O teste em si deve durar mais um ano e meio e vai arrecadar tudo quanto é tipo de informação para a NASA poder melhorar ainda mais as tecnologias envolvidas no projeto

O módulo, além de ser uma alternativa mais barata de habitação no espaço, pode servir não apenas para um possível futuro programa de turismo orbital, mas sim para substituir os tradicionais módulos feitos de material rígido, que além de serem mais caros, disponibilizam espaços mais limitados para seus tripulantes.

Mais do que isso, os módulos infláveis podem ser transportados por veículos espaciais menores, o que também ajuda a diminuir custos de viagem. Para se ter uma ideia melhor, o BEAM, ao ser expandido, dobrou em comprimento e aumentou em 40% seu diâmetro. O teste em si deve durar mais um ano e meio e vai arrecadar tudo quanto é tipo de informação para a NASA poder melhorar ainda mais as tecnologias envolvidas no projeto.
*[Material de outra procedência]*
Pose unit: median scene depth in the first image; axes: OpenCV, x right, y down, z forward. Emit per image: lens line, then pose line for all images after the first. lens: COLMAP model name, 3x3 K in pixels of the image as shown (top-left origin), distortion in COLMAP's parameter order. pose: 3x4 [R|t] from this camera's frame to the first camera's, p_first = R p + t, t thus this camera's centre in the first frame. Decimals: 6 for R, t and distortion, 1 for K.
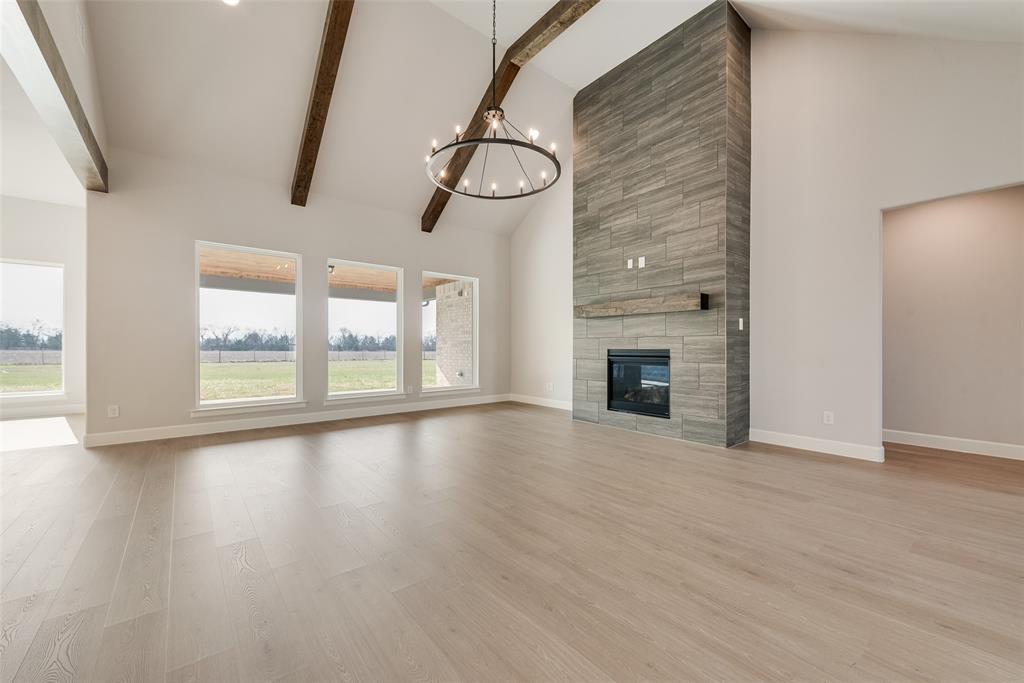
lens RADIAL K [[406.0, 0, 514.5], [0, 406.0, 345.8], [0, 0, 1]] dist [0.002965, 0.000171]
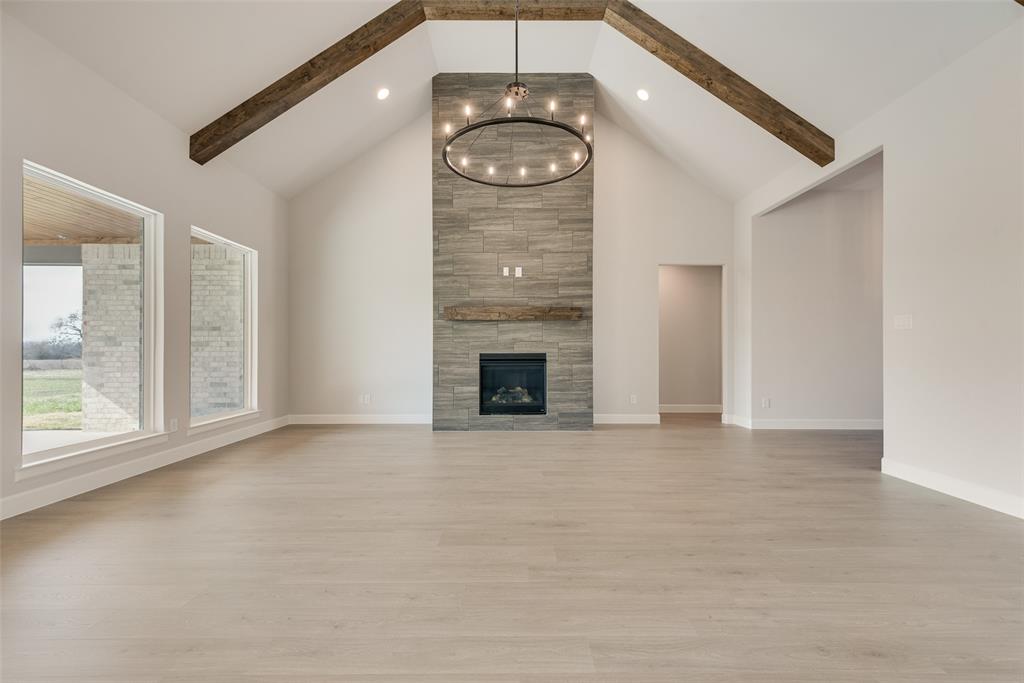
lens RADIAL K [[436.8, 0, 508.2], [0, 436.8, 346.9], [0, 0, 1]] dist [0.015665, 0.000032]
pose [[0.618749, 0.005647, 0.785568, -0.585249], [-0.001541, 0.999981, -0.005974, -0.001562], [-0.785587, 0.002485, 0.618746, 0.298064]]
O módulo BEAM em expansão a partir da ISS

Planos antigos, valores atuais

Esse experimento, realizado em parceria entre a NASA e a empresa que criou o módulo – Bigelow Aerospace – gerou um contrato de US$ 17,8 milhões, mais de R$ 60 milhões. A ideia, no entanto, não é tão recente: projetos que envolvem abrigos espaciais infláveis existem entre engenheiros da área desde os anos 1990. Apenas agora vamos ver se eles realmente funcionam e são seguros para os tripulantes.

Pensando a longo prazo, Robert Bigelow não evita a empolgação e prevê hotéis espaciais, onde turistas comuns como eu e você poderão descansar tranquilamente

Os pontos principais que ainda deixam cientistas preocupados são diversos: durabilidade do dispositivo, capacidade de proteger tripulantes contra radiação espacial, propriedades térmicas para evitar que passageiros congelem no espaço etc. Com esses primeiros seis meses de testes, os resultados foram promissores: tudo que aconteceu no BEAM poderia ter acontecido igualmente na ISS.

Parte interna do BEAM

Ocupando o espaço

Pensando a longo prazo, Robert Bigelow não evita a empolgação e prevê hotéis espaciais, onde turistas comuns como eu e você (caso tenham bastante dinheiro, é claro) poderão descansar tranquilamente e em segurança dentro de módulos como o BEAM, com uma vista privilegiada do planeta Terra.

A NASA, porém, prefere mais manter os pés no chão, com o perdão do paradoxo – a agência pode obter um módulo similar, bem maior, da Bigelow Aerospace, para usar como uma estação que deve estudar o espaço profundo, distante da órbita terrestre e muito mais próxima da Lua. Os planos indicam que isso deve acontecer em torno do ano 2020.